GPs urged to test cough patients for cancer


Family doctors have been provided with detailed guidance on how to spot cancer as there are fears that they dismiss the early warning signs as harmless.

This is the first time that GPs have been asked to refer patients with symptoms that appear harmless, such as tiredness or a cough, for tests within two days.

Britain has one of the lowest survival rates for cancer in Western Europe. For some types of cancer, it is ranked behind Estonia and Bulgaria.

This is believed to be due to GPs not referring patients for tests when they indicate confusing symptoms, including tiredness, abdominal pain and cough. However, experts are concerned that many patients choose not to bother their doctor with what they think is a minor symptom.

The new guidance asks doctors to refer patients suffering with ‘unobvious’ symptoms for X-rays, scans and blood tests within 48 hours. Some of the symptoms include fever in youngsters, bleeding, bruising and tiredness. They state that these could be the initial signs of brain cancer, lung cancer or leukaemia.

There will be instances where doctors should refer patients for tests within hours, including children who repeatedly wake up with headaches or vomiting.

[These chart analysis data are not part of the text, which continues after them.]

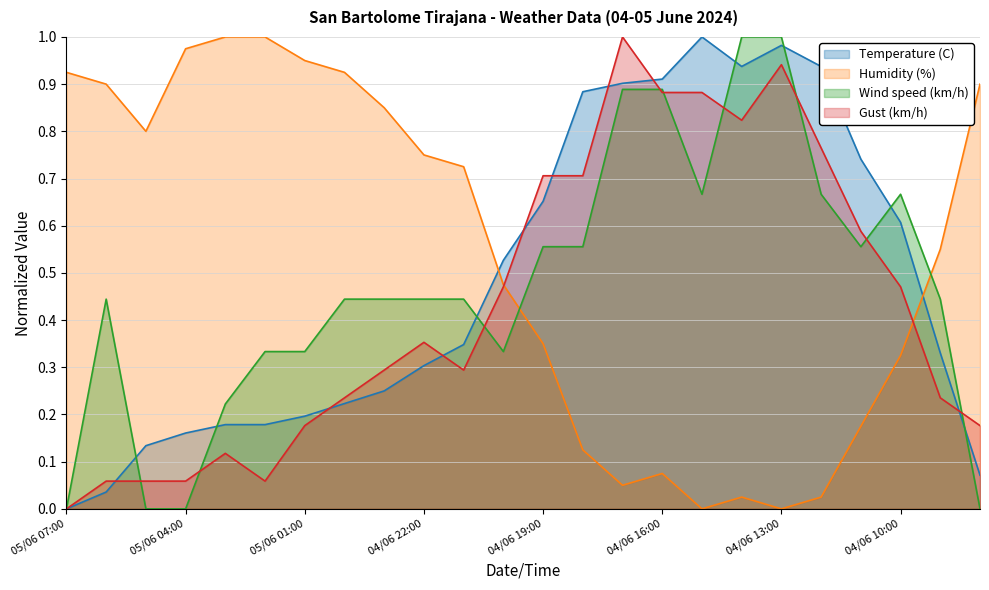

Reading left to right, transcribe all the data shown in this chart.

Temperature (C): 05/06 07:00=0.0	05/06 06:00=0.0	05/06 05:00=0.1	05/06 04:00=0.2	05/06 03:00=0.2	05/06 02:00=0.2	05/06 01:00=0.2	05/06 00:00=0.2	04/06 23:00=0.2	04/06 22:00=0.3	04/06 21:00=0.3	04/06 20:00=0.5	04/06 19:00=0.7	04/06 18:00=0.9	04/06 17:00=0.9	04/06 16:00=0.9	04/06 15:00=1.0	04/06 14:00=0.9	04/06 13:00=1.0	04/06 12:00=0.9	04/06 11:00=0.7	04/06 10:00=0.6	04/06 09:00=0.3	04/06 08:00=0.1
Humidity (%): 05/06 07:00=0.9	05/06 06:00=0.9	05/06 05:00=0.8	05/06 04:00=1.0	05/06 03:00=1.0	05/06 02:00=1.0	05/06 01:00=0.9	05/06 00:00=0.9	04/06 23:00=0.8	04/06 22:00=0.8	04/06 21:00=0.7	04/06 20:00=0.5	04/06 19:00=0.3	04/06 18:00=0.1	04/06 17:00=0.1	04/06 16:00=0.1	04/06 15:00=0.0	04/06 14:00=0.0	04/06 13:00=0.0	04/06 12:00=0.0	04/06 11:00=0.2	04/06 10:00=0.3	04/06 09:00=0.6	04/06 08:00=0.9
Wind speed (km/h): 05/06 07:00=0.0	05/06 06:00=0.4	05/06 05:00=0.0	05/06 04:00=0.0	05/06 03:00=0.2	05/06 02:00=0.3	05/06 01:00=0.3	05/06 00:00=0.4	04/06 23:00=0.4	04/06 22:00=0.4	04/06 21:00=0.4	04/06 20:00=0.3	04/06 19:00=0.6	04/06 18:00=0.6	04/06 17:00=0.9	04/06 16:00=0.9	04/06 15:00=0.7	04/06 14:00=1.0	04/06 13:00=1.0	04/06 12:00=0.7	04/06 11:00=0.6	04/06 10:00=0.7	04/06 09:00=0.4	04/06 08:00=0.0
Gust (km/h): 05/06 07:00=0.0	05/06 06:00=0.1	05/06 05:00=0.1	05/06 04:00=0.1	05/06 03:00=0.1	05/06 02:00=0.1	05/06 01:00=0.2	05/06 00:00=0.2	04/06 23:00=0.3	04/06 22:00=0.4	04/06 21:00=0.3	04/06 20:00=0.5	04/06 19:00=0.7	04/06 18:00=0.7	04/06 17:00=1.0	04/06 16:00=0.9	04/06 15:00=0.9	04/06 14:00=0.8	04/06 13:00=0.9	04/06 12:00=0.8	04/06 11:00=0.6	04/06 10:00=0.5	04/06 09:00=0.2	04/06 08:00=0.2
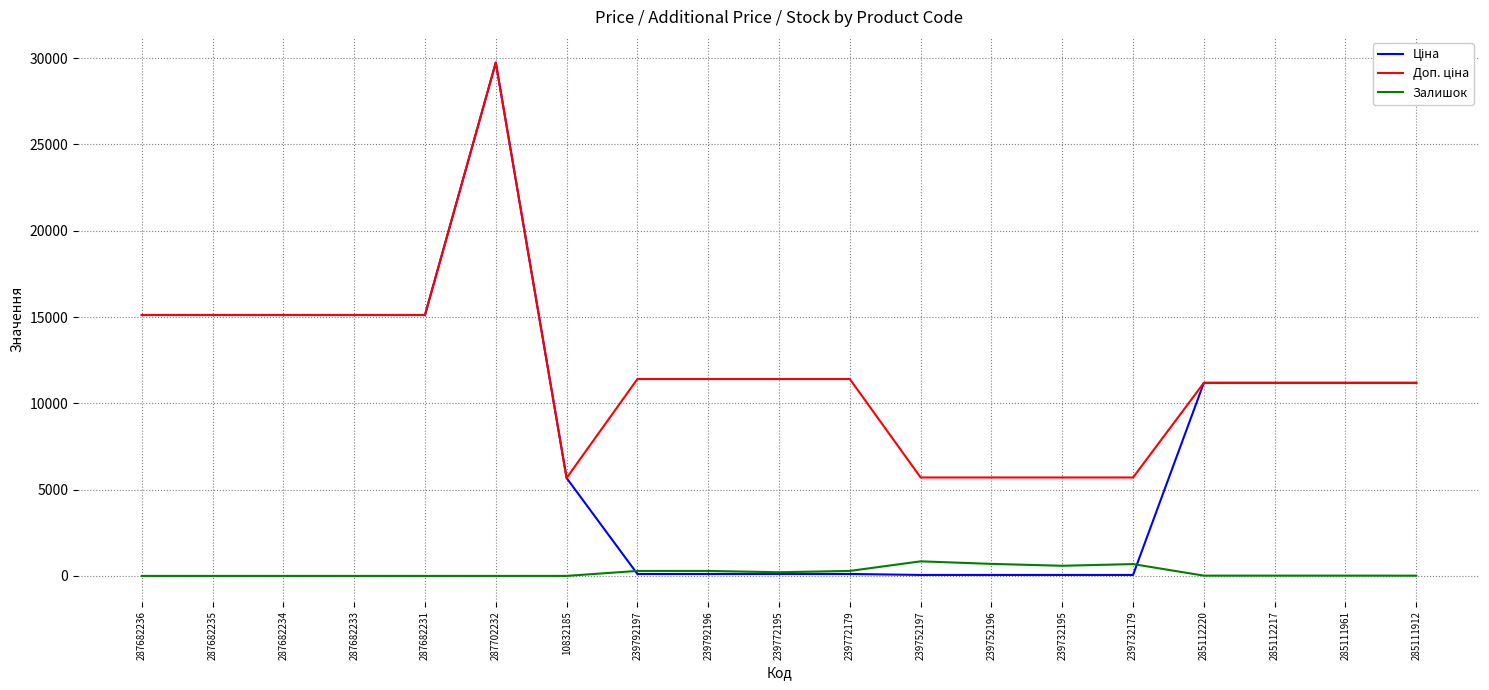

True or false: Залишок has a value of 290.0 at 239792196.

True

Professor Mark Baker, based at NICE, the NHS watchdog, said that many cancer symptoms are very general and similar to those related to other conditions. He said that unless the symptom is a familiar one or related to cancer, such as a lump in the breast, most people do not consider the possibility of cancer. He added that it is not always easy for doctors to spot cancer as there are over 200 different types, so it is not realistic to expect them to be aware of every single symptom related to each type, however early referral and diagnosis could save lives.

Figures indicate that 25% of cancer patients have three consultations with their GP prior to being referred for hospital tests. Many of these have rare cancers that their doctor may only experience a few times during their career.

Cancer Research UK’s Sara Hiom, said the guidelines will offer doctors more options to quickly refer patients, but for them to be effective, doctors require better access to diagnostic testing and quicker results.

The guidance came after it was revealed that thousands of cancer patients are waiting too long to start their treatment. Official figures indicated that for the third time during this year the NHS has failed to meet its target of ensuring that a minimum of 85% of patients receive radiotherapy, chemotherapy, drugs or undergo surgery, within 62 days of specialist referral.

Over the last quarter, only 83.5% of 33404 patients have received treatment.

One third of hospitals failed to meet their target, with some only treating 50% of patients within 62 days.